Indian domestic cricket February 28, 2011

Does being prolific in domestic cricket matter?

Is thriving in domestic cricket, scoring tons, and excelling in the longer format any good, after all

Is thriving in domestic cricket, scoring tons, and excelling in the longer format any good, after all? I am beginning to wonder, for let's face it, the franchises, understandably, care a zilch about your scores in the Ranji Trophy. A player could have well put on view both the temperament and the technique essential to succeed in the coveted championship, but it is still not enough to bag a ticket to the IPL.

But, that's not the league's fault, you may say. It's a Twenty20 championship that requires a particular skill set, which some domestic cricketers may or may not possess. And hasn't the IPL anyway picked up many a domestic players and made stars out of them in a span of just three years? While I don't dispute that, there's still an issue lurking, almost lost, in the whiff of the aromatic IPL. It involves that crop of players who are not suited to play the slam-bang cricket, and who are beginning to wonder if playing and excelling in the IPL is bigger than representing their state in domestic cricket.

Till a few years ago, a domestic player played for peanuts, while the recognition for his skill was even lesser. All that mattered was to play for the country, while everything else was either inconsequential or simply stop-gap. But the IPL changed it all. Besides being ever so lucrative, and a sure-shot way to instant stardom, it actually, and quite bafflingly, became a parameter to judge a player for national selection.

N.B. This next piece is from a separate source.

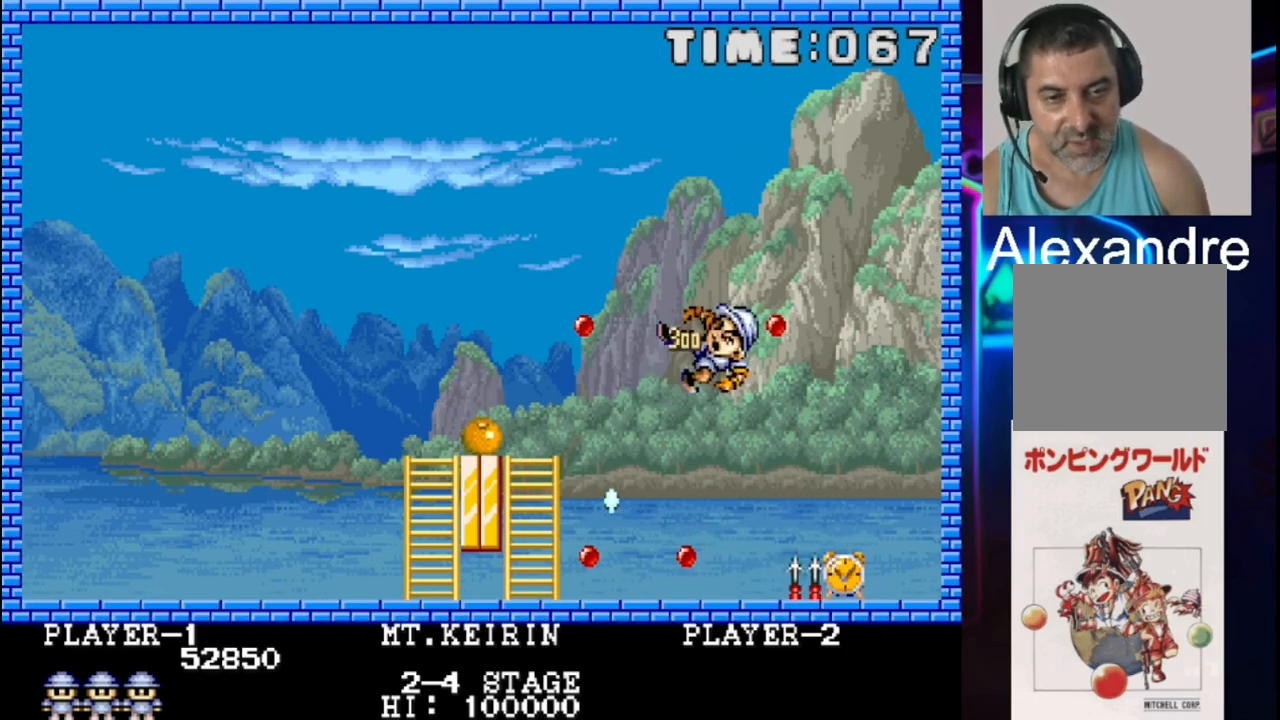
{"buttons": [], "events": []}
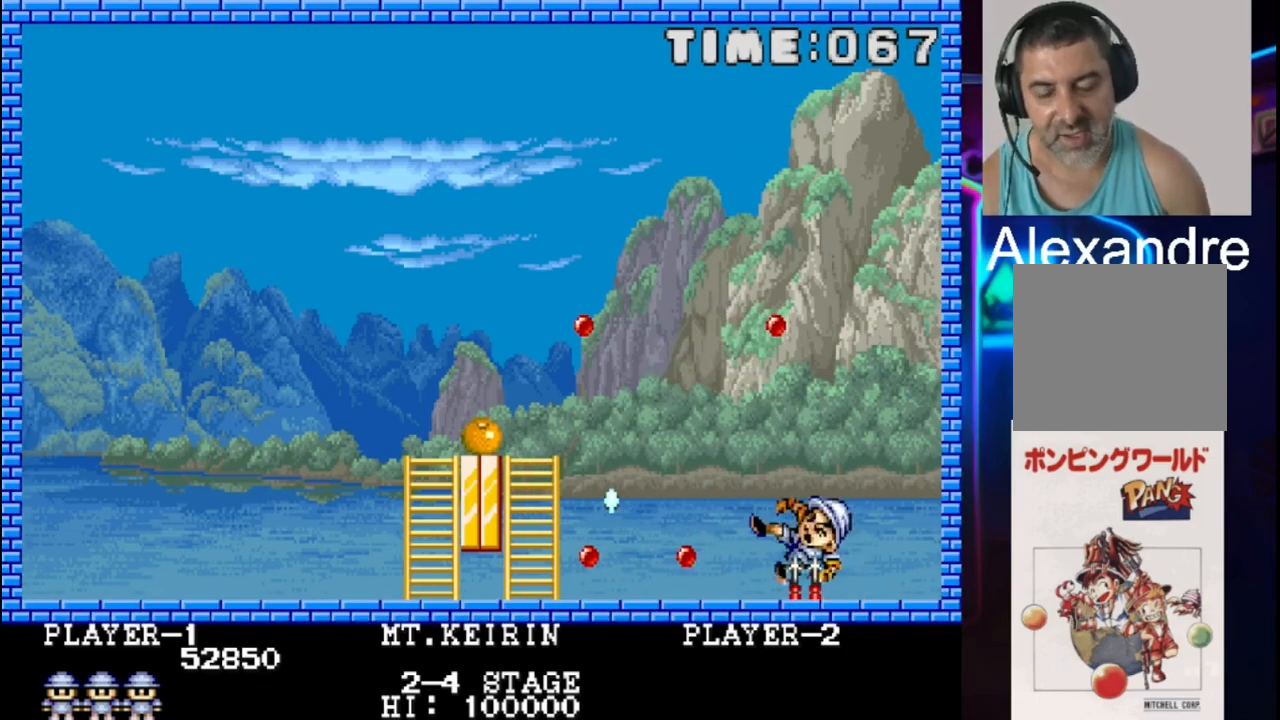
{"buttons": [], "events": []}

What makes matters worse for these domestic players, who are stamped as "Test players", and ignored by the league on this very pretext, is that they are now being looked right through even for a selection to the higher berths, in spite of prospering in the Ranji Trophy. These players are pigeonholed to play a certain brand of cricket and nobody is willing to give them a fair run to showcase their talent in the shortest format. Their agony is doubled when they see their peers, some of them not even good enough to play for their state, stealing a march over them and enjoying plum IPL deals. Quite a double whammy.

Pity, they are contemplating a change in their batting style, becoming a tad too flashy, brazen, restless, and ever so aggressive, even if it means going for cheap in the "lacklustre" longer format. But, even as they do get swept off by the winds of change, they continue to feel as insecure as they did a few years ago. Nothing, not the IPL, not even the Ranji Trophy, has succeeded in making these rather brilliant players feel safe.

A place in the Ranji side is as unpredictable as the outcome of the next innings, for past laurels can only take a player so far. While the pay packets for Ranji players have gotten better, their chances of getting a promotion haven't. My question, though, is larger - Why has playing in the IPL become so important? So much so, that it is either as good as playing for the country or not playing cricket at all. Think over.